Despertar.
Me muevo en pasillos de aristas cada vez más angostas. Todo a mi rededor luce opaco y huele a plomo. A cada pesado paso me invade una omnipresente sensación de vértigo.
Miles de navajas y voces saturan el viento con escarnios desollando una, otra, y otra vez mis piernas y mis brazos.
Intempestivas llamas empiezan a morderme todos los bordes del cuerpo, me somete un gigantesco sol negro que escose también mi rostro completo.
Estoy desesperado porque es con frío con lo que quema este cielo rojo, está aplastándome este mundo roto y mis tímpanos revientan y refinan amarguísimos pesares y pensamientos.
Estoy atrapado en medio de un grito, un cuervo mira y grazna para despedirse de mi sombra que lentamente se diluye en la lluvia acida.
El suelo es azufre y en él me hundo, ése fango carnívoro me come de a poco y mi alma en lo más profundo se acicala.

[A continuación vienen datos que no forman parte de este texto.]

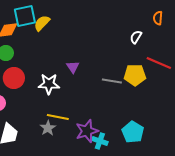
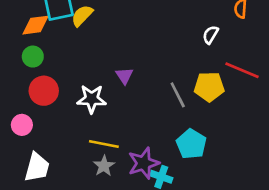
gray line: (112, 81) -> (178, 95), turned 54
gray star: (48, 128) -> (104, 166), moved
cyan pentagon: (133, 132) -> (191, 144), moved

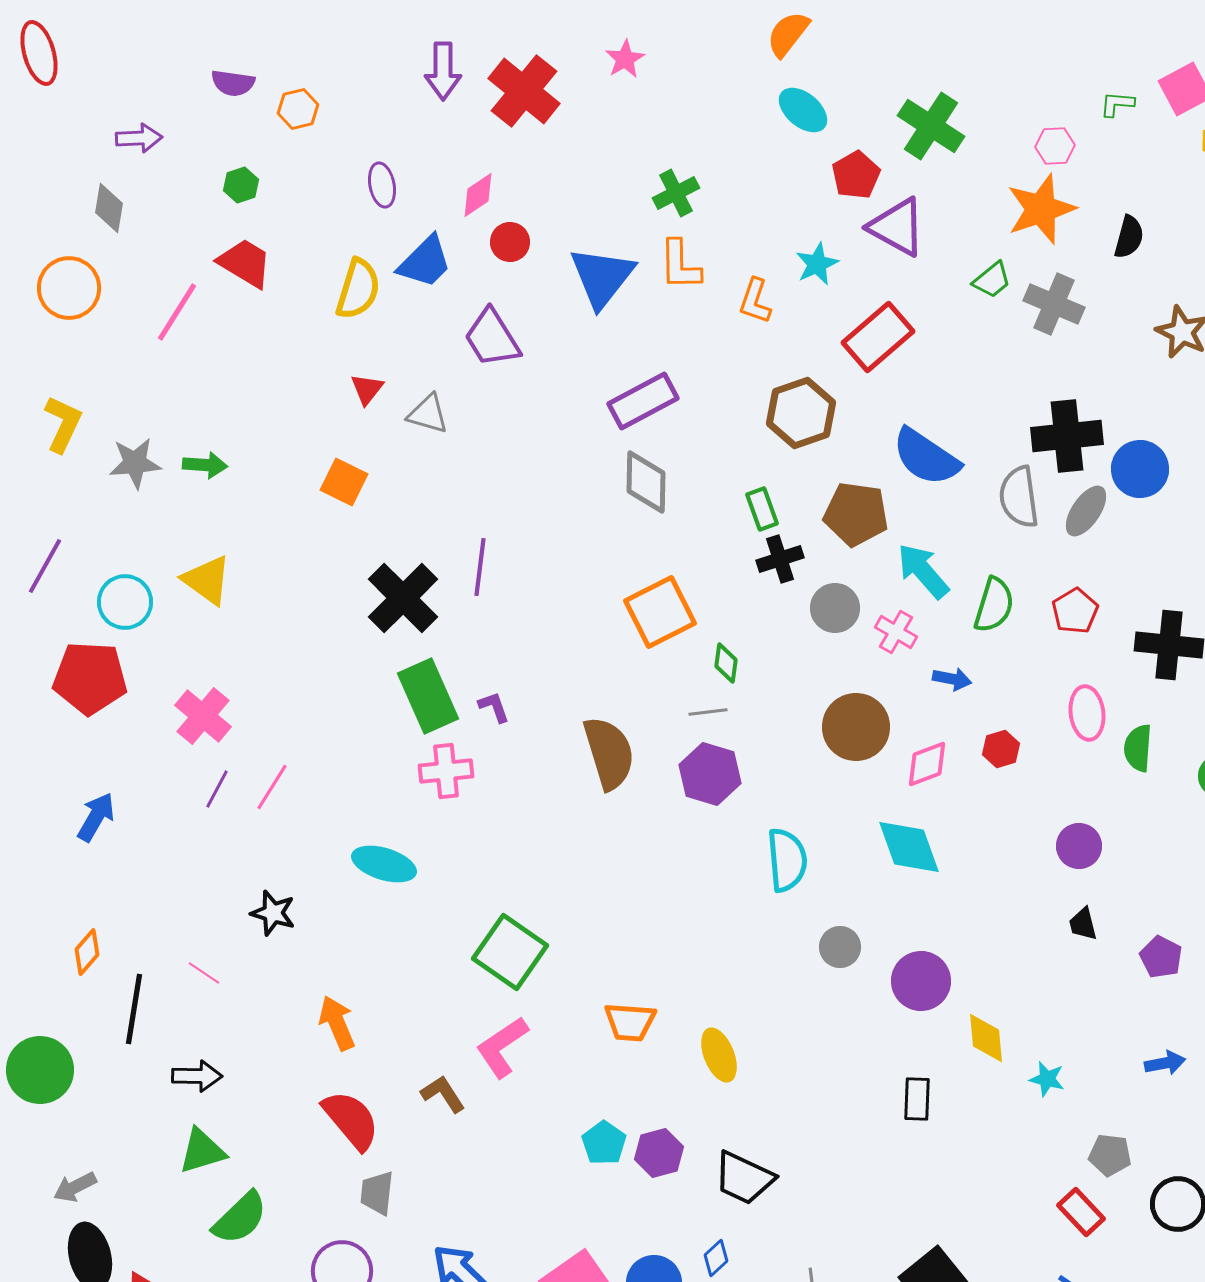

Como si siempre hubieran estado allí, solemnes y mudos, resignados al dolor, árboles que arden y que incendian los campos de un hermoso e imponente azul como si fuera la pluma de un córvido índigo que se quedó en el lomo del toro blanco sobre el cual estaba posado.
De entre las llamas celestes una silueta parecida a una estrella nace justo en la raíz del horizonte y caigo en la cuenta que el secuestro de Europa puede tener también esta imagen y tu nombre.
Un inmenso ojo azul me mira al centro desde el centro y yo me vuelvo transparente desde adentro. Son de sangre las gotas que resbalan de mi hombro al suelo y no tengo una hoja que sacrificar para ti en este momento, el colmo del poeta agotado.
Y es entonces que la luz me traspasa, me invade y me succiona. Recorro demasiado espacio, demasiado tiempo.
Cuando la luminosidad me escupe siento vaho dulce como un vaporoso paño de seda sobre mi frente, al fin abro los ojos y contemplo nuevamente a Dios y eres tú, tu beso y tu voz que me trajeron de regreso.